From: Regular Expression (xeger@xeger.net)
Date: Sun Jul 14 2002 - 12:31:18 MDT
>
>
>BTW, has anyone here looked into the internet protocols for the ISS and
>other space missions? Maybe we could just extrapolate here...
>
>
As far as their Internet access goes, ISS is fairly boring. They use
normal TCP/IP on a private network segment. The ground station serves as
their router and the whole setup is heavily firewalled. Station
personnel have email addresses, but the mail exchangers are all
Earthside; NASA staff filter incoming messages and forward only the
relevant stuff into the queue of messages that actually get transmitted
up to the station.
The latest incarnation of the Internet Protocol, IPv6, has some features
intended specifically to support for high-bandwidth high-latency
networks.

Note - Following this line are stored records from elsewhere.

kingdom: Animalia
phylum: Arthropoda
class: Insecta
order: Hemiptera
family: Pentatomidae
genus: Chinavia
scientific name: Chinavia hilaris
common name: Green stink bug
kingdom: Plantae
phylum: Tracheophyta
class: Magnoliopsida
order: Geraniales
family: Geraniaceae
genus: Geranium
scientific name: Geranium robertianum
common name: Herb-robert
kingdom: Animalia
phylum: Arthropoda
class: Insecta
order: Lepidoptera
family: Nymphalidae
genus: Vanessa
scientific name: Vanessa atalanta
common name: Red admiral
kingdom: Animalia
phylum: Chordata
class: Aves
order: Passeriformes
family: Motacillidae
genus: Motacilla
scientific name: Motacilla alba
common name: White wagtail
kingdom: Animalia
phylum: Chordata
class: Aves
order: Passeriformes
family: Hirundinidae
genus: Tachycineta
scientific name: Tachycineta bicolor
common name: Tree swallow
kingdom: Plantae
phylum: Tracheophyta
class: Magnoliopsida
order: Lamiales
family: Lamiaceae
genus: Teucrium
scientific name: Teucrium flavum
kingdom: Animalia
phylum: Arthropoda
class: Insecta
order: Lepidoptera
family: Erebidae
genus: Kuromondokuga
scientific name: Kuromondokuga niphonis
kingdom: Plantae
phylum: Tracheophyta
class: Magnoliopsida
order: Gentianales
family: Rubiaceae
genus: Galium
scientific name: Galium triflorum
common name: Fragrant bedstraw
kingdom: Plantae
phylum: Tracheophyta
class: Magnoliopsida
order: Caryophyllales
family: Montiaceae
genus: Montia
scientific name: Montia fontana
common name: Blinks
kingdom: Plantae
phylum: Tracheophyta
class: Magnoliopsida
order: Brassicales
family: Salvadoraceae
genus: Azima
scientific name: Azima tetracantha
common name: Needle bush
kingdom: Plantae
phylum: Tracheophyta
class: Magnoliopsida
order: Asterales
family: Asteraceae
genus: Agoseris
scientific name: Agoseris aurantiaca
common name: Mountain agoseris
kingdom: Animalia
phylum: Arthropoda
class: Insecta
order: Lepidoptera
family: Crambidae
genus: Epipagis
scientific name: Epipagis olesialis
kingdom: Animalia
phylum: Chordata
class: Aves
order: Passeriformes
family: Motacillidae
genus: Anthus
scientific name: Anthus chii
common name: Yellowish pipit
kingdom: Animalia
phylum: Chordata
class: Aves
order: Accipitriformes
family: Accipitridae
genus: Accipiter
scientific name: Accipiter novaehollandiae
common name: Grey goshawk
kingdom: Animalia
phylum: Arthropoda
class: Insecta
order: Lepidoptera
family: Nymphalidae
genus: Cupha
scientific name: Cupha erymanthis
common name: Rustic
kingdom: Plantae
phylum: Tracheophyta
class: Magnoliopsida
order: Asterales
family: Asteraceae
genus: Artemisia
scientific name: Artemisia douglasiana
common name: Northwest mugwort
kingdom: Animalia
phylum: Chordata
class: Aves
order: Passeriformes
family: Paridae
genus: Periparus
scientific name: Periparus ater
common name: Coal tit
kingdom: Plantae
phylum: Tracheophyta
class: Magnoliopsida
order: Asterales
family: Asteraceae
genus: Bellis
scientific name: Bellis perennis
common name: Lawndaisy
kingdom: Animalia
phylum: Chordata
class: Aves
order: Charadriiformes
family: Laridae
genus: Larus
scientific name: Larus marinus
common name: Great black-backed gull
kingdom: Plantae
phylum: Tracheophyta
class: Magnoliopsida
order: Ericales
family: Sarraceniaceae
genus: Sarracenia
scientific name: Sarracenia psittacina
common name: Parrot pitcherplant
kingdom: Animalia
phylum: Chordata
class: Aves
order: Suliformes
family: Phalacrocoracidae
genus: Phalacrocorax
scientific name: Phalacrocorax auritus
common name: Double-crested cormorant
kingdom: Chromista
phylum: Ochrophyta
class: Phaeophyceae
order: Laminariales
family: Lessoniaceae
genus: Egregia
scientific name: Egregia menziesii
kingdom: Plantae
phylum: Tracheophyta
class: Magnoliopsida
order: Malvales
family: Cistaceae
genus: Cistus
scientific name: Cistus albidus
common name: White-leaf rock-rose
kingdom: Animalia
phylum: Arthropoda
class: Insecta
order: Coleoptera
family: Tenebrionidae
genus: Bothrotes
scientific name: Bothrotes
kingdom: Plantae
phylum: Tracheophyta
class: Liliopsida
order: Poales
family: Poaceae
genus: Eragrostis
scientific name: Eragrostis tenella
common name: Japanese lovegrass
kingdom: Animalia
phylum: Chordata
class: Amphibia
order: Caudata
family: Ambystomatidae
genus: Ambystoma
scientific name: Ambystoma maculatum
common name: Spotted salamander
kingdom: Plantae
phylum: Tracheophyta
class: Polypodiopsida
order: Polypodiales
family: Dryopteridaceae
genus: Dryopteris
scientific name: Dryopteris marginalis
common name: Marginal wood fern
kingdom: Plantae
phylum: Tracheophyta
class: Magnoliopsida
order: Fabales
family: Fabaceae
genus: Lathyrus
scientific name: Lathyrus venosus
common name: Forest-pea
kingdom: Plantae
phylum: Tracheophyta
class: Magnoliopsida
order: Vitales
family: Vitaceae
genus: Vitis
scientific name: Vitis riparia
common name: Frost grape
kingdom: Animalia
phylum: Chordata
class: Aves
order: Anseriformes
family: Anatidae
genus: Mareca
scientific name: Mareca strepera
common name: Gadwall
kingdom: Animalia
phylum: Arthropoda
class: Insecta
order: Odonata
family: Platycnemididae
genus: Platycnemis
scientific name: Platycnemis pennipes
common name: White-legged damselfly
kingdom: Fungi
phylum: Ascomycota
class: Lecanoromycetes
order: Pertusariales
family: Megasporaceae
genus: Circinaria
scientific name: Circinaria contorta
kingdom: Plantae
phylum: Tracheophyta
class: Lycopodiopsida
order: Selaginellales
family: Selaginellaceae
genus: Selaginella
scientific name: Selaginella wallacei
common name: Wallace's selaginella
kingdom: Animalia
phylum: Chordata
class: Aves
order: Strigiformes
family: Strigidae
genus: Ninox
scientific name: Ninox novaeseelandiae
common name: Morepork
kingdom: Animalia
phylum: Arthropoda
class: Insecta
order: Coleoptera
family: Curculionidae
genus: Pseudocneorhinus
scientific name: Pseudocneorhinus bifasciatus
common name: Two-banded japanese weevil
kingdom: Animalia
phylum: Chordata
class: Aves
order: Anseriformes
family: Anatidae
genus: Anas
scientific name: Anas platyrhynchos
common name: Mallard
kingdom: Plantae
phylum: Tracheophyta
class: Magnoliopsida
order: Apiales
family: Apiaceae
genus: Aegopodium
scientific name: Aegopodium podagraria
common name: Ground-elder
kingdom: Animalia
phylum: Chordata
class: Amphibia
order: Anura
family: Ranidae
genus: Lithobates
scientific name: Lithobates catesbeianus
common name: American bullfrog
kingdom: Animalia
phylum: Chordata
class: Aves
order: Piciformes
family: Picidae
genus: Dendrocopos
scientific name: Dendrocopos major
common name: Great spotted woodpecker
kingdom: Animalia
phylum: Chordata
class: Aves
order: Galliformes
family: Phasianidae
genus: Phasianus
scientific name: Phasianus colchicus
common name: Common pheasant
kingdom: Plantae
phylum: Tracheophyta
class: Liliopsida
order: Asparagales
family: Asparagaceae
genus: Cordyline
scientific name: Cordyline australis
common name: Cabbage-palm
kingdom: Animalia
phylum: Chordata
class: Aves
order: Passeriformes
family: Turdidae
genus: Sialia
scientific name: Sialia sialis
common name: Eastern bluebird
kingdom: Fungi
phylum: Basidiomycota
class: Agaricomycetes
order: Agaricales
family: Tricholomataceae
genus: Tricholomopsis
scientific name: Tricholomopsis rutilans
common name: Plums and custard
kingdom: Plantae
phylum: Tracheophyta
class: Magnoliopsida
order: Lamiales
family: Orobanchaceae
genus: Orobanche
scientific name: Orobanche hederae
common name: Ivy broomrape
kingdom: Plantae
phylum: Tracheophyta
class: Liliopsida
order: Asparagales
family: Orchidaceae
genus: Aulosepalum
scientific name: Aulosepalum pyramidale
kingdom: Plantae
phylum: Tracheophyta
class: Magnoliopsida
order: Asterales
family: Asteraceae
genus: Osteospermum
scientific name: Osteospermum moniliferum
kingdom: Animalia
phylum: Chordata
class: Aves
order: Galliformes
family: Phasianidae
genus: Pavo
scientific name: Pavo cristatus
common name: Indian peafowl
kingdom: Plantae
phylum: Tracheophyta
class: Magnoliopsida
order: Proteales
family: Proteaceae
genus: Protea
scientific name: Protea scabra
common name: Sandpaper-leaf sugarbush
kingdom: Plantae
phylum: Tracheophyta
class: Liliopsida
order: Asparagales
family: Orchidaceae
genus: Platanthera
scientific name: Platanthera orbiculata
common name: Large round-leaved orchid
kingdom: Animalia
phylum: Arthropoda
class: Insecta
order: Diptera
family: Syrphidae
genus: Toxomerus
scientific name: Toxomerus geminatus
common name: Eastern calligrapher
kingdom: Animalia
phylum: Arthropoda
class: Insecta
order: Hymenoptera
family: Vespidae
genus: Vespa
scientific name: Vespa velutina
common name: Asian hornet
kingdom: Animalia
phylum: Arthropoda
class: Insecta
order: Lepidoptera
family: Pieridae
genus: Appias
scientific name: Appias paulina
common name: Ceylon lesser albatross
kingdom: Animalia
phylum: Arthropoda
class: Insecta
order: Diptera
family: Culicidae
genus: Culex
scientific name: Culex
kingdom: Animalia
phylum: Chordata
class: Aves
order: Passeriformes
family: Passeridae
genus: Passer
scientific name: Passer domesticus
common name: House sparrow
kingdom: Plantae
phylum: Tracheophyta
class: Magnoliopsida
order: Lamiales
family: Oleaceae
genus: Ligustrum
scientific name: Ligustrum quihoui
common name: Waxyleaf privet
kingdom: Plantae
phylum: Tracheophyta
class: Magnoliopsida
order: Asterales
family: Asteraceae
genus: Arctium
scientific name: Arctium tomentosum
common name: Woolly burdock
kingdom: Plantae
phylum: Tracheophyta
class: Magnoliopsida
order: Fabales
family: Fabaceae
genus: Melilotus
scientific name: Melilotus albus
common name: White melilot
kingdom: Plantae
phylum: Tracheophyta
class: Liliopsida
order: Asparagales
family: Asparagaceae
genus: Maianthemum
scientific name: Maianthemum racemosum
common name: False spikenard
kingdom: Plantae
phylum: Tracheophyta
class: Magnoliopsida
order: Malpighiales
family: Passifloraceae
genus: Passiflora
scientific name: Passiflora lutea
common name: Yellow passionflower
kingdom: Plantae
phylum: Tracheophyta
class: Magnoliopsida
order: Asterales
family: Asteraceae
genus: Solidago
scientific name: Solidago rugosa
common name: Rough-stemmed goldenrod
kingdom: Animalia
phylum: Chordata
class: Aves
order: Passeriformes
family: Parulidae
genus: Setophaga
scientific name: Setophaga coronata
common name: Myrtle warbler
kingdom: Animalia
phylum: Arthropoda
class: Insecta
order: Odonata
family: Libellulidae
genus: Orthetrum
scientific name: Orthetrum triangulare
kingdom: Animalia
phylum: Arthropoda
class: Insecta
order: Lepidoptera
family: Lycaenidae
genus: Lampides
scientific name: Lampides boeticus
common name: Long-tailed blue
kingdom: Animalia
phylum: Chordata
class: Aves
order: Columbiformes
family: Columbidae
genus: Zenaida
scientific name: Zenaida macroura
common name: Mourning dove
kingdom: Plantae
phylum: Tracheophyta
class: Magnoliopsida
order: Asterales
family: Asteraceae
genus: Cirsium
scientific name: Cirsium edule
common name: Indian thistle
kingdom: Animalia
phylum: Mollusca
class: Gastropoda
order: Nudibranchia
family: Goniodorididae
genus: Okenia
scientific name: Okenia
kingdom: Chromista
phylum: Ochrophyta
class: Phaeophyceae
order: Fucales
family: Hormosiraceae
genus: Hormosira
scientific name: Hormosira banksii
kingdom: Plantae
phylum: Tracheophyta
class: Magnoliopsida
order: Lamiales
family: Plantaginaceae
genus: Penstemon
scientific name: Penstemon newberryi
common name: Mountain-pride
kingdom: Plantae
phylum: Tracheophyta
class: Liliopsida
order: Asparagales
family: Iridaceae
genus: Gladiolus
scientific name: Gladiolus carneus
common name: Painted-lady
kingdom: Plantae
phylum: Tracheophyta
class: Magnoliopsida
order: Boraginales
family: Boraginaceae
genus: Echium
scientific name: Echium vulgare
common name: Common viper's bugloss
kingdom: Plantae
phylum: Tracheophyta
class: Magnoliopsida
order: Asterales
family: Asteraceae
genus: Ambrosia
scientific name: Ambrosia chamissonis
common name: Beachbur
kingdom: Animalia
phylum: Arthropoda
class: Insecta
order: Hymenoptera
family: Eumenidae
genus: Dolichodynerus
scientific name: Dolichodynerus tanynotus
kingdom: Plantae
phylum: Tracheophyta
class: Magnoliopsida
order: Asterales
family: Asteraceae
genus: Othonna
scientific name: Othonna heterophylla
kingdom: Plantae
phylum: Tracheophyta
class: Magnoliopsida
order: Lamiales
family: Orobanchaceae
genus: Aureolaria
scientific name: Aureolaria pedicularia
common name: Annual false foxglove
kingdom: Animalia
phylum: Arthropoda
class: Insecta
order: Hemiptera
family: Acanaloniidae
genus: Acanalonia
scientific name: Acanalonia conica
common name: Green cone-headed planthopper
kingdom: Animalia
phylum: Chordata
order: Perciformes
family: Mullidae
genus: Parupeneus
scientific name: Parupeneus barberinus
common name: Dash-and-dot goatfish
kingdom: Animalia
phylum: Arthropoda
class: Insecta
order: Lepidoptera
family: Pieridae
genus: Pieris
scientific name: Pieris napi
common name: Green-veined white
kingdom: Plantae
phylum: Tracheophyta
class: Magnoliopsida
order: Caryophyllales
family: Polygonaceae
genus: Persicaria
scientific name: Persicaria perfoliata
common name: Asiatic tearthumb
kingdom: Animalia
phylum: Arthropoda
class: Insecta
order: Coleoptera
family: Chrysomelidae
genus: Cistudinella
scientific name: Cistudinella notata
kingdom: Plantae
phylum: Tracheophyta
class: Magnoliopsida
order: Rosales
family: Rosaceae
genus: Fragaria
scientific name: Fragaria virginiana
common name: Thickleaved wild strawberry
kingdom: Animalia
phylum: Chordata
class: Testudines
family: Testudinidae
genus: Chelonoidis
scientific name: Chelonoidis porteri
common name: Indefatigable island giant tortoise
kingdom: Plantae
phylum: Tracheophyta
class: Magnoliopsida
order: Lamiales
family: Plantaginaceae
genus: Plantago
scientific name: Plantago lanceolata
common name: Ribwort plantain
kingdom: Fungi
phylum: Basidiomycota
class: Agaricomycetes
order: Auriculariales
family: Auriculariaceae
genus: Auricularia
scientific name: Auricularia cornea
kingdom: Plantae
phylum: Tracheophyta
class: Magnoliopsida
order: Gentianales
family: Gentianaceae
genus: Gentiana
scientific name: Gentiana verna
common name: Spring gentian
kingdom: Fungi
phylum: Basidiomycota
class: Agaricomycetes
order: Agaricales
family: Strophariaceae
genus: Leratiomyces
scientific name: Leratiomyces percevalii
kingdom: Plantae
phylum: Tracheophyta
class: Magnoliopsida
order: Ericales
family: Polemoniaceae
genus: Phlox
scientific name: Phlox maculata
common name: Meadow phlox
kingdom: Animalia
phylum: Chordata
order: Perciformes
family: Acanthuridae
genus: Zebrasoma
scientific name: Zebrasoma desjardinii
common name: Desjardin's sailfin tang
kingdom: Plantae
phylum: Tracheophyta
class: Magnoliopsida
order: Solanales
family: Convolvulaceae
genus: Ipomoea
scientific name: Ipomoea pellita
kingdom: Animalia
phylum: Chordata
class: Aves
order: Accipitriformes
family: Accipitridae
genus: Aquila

With the time delay between Earth and Mars being anywhere
between 15 and 55 minutes, an interplanetary network would certainly fit
the latter criterion! We can only hope that we have enough spare wattage
on both ends to make an interplanetary radio link very high bandwidth,
to compensate for its being so damned slow.
If you were to put me in charge of developing an interplanetary version
of the Internet, I would argue that you need to make changes in the
network structure above the network layer. For instance: if CNN wants a
web presence on both Earth and Mars, then they need to set up a server
farm on Mars. The databases of the two sites can synchronize
continuously themselves, so that stories, messages, users, adverts and
other content propagate between the two sites limited only by the
interplanetary latency. Similar tricks will work with any sort of
network application that doesn't depend on realtime communication
between two parties.
For things like ICQ, Instant Messenger or CUSeeMe, there's no quick and
elegant fix. Methinks people with a one-hour delay in their instant
message traffic would quickly learn the awesome expressive power of email.